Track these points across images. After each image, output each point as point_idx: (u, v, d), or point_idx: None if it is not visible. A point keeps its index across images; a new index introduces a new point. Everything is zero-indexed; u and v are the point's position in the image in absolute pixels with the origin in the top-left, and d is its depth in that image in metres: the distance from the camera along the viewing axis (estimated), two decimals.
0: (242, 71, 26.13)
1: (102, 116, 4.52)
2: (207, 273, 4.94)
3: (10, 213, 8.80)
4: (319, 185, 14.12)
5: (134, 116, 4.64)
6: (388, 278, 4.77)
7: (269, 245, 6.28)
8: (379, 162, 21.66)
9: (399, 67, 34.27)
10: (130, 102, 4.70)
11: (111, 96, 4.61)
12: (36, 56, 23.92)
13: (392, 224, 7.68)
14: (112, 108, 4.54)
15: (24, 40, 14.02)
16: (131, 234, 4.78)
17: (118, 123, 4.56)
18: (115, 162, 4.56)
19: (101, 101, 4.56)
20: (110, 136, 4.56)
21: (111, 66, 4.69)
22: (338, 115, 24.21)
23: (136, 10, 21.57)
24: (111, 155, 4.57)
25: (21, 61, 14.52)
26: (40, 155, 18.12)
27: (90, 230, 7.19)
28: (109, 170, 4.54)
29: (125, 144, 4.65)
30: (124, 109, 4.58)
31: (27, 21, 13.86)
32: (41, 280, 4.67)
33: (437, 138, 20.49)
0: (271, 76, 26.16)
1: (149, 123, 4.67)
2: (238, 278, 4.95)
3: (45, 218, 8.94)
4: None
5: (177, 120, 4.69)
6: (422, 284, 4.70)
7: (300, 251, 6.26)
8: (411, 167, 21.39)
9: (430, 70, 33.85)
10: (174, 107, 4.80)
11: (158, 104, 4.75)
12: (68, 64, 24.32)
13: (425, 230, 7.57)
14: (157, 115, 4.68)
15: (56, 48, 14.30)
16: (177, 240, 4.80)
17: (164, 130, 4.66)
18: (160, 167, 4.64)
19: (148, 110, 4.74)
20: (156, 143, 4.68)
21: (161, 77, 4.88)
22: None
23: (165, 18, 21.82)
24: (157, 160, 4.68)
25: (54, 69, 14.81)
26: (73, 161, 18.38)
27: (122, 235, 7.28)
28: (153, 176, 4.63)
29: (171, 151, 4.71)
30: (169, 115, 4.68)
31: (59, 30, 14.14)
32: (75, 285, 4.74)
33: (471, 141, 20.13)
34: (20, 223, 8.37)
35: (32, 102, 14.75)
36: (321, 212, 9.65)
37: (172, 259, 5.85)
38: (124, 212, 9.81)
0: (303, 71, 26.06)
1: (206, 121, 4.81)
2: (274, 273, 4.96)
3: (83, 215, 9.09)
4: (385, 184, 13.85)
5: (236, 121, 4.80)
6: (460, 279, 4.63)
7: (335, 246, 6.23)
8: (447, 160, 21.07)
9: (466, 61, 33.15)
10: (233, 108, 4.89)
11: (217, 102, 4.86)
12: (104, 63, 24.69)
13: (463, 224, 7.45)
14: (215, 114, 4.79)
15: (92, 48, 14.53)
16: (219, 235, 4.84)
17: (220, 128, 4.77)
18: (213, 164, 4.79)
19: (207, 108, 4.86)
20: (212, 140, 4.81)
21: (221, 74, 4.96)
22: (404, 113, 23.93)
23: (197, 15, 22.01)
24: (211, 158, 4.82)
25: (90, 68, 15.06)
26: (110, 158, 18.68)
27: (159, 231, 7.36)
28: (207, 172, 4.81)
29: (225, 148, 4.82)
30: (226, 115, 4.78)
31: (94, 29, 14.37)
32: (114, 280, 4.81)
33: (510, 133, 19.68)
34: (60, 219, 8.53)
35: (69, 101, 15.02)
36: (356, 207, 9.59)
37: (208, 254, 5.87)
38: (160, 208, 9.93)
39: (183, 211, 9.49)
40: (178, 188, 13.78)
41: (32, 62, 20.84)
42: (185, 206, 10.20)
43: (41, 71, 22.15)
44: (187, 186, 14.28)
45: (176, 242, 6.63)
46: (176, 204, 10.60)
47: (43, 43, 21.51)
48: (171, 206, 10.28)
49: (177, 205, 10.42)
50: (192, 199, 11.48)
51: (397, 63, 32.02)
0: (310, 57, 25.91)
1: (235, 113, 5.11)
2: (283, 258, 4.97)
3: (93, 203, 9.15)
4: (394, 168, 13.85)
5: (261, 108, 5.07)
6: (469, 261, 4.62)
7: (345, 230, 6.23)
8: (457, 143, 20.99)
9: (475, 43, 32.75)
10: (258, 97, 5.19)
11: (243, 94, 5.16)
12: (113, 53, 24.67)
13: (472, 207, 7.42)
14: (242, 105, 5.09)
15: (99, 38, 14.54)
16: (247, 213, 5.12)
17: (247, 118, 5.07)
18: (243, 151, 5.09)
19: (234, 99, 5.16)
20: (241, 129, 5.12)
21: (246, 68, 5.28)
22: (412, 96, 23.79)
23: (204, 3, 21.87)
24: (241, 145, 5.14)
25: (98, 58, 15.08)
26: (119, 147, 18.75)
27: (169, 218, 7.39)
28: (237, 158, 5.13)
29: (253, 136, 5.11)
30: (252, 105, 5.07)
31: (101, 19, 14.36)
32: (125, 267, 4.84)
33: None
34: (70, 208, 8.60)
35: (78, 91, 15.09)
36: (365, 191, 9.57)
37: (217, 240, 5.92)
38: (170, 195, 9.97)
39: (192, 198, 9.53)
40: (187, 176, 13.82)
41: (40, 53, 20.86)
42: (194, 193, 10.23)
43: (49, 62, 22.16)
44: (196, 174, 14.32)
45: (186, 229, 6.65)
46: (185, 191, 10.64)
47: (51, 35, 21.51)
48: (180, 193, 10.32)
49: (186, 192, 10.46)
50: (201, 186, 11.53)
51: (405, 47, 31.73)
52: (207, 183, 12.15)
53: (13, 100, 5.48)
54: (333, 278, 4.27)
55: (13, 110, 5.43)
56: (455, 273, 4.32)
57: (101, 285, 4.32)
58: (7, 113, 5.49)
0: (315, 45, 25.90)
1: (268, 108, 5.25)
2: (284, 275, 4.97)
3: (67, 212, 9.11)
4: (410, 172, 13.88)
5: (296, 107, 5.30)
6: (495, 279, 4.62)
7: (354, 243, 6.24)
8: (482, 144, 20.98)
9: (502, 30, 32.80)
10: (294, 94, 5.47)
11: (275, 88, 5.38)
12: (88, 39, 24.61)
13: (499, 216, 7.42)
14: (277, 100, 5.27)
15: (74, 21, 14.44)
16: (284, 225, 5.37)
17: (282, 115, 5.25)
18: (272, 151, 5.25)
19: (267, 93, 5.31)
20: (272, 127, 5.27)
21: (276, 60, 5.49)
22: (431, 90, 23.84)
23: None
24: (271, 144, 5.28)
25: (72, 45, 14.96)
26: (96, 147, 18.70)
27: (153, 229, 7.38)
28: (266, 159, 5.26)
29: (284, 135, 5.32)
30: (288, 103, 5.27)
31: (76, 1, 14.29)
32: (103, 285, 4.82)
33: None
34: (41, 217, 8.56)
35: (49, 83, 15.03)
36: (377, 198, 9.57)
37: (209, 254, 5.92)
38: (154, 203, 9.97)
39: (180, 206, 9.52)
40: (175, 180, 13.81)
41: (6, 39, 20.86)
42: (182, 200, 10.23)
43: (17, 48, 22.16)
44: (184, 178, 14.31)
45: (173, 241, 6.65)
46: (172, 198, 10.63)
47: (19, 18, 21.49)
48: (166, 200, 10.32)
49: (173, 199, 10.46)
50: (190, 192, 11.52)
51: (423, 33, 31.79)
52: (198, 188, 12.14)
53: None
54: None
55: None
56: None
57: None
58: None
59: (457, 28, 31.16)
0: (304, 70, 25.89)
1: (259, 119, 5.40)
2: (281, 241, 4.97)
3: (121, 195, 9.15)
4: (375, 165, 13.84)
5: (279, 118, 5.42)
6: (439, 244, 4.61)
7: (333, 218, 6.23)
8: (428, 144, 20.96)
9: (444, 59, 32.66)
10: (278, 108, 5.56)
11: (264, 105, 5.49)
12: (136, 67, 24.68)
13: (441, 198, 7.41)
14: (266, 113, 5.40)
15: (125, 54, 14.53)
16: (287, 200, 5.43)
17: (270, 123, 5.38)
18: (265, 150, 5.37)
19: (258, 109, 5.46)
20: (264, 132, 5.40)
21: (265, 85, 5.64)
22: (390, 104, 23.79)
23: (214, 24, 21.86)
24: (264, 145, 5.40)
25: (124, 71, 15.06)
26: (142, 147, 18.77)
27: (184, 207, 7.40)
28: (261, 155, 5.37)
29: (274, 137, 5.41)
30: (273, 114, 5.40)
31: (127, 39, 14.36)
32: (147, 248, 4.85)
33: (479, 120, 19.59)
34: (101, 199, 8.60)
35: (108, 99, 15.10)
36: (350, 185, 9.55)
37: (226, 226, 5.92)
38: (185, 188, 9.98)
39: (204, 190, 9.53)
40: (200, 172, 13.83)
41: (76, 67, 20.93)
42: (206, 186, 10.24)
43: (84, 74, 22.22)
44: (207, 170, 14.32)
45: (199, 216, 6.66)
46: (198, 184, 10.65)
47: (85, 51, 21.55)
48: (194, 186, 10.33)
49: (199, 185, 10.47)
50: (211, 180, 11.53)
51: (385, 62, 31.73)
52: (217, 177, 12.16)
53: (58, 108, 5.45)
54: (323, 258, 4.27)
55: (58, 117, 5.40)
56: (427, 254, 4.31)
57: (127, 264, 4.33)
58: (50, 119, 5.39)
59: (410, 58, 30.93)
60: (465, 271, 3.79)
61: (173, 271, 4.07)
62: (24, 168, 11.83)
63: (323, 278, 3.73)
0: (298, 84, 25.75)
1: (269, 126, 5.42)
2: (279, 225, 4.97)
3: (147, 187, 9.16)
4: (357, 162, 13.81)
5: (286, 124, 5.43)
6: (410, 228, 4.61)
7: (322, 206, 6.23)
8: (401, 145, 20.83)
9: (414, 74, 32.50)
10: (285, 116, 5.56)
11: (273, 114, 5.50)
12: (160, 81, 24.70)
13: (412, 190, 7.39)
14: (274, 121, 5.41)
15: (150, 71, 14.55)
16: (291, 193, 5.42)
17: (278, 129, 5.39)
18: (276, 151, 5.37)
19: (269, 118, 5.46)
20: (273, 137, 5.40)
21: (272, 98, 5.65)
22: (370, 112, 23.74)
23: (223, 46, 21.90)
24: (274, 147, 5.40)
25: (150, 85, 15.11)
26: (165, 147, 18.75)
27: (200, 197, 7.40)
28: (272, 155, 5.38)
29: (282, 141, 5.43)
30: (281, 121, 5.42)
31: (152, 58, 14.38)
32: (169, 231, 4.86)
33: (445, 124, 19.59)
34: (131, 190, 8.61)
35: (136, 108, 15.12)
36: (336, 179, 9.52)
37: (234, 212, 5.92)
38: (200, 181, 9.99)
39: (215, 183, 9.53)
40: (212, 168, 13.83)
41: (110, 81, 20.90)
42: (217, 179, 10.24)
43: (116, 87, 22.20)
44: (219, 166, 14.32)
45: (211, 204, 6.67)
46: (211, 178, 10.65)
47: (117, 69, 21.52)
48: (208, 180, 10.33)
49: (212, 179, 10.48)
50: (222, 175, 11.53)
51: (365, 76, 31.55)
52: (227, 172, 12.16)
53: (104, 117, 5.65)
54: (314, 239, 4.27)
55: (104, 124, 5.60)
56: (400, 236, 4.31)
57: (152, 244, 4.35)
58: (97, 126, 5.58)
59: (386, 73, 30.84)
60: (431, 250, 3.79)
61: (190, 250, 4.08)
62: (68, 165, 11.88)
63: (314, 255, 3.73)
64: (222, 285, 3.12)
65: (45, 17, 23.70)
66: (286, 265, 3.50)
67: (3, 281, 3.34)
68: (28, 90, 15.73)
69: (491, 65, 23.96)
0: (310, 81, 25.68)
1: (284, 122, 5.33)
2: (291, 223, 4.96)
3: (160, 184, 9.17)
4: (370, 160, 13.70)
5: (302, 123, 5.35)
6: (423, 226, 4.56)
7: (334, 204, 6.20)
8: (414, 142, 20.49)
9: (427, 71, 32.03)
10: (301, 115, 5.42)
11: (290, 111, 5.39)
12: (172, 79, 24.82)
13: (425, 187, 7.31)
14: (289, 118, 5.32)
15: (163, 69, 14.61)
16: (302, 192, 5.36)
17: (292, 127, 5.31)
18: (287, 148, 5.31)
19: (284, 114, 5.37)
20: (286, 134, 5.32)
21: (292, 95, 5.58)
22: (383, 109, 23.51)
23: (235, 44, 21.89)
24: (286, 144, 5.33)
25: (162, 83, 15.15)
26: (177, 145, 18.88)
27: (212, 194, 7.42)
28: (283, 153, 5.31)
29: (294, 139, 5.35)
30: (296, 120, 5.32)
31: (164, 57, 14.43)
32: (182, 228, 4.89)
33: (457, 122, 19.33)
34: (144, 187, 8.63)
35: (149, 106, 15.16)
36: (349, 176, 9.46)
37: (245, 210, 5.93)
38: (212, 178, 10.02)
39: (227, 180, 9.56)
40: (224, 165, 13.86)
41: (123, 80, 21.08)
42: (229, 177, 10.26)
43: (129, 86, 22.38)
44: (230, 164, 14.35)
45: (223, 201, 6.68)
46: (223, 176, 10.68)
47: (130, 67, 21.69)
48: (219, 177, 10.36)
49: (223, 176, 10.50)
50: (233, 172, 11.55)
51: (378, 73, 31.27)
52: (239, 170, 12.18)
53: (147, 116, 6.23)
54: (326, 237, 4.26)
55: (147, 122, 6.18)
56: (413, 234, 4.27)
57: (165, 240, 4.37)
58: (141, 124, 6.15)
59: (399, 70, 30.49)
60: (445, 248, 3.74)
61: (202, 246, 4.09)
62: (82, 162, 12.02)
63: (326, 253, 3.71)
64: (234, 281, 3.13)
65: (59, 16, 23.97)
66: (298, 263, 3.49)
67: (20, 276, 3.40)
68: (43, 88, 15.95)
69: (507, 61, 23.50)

■ Work item: Return only the stretch of the material above from the line holding "23: (136, 10, 21.57)" through the line holding "32: (41, 280, 4.67)", copied exactly.

■ Expected answer:
23: (136, 10, 21.57)
24: (111, 155, 4.57)
25: (21, 61, 14.52)
26: (40, 155, 18.12)
27: (90, 230, 7.19)
28: (109, 170, 4.54)
29: (125, 144, 4.65)
30: (124, 109, 4.58)
31: (27, 21, 13.86)
32: (41, 280, 4.67)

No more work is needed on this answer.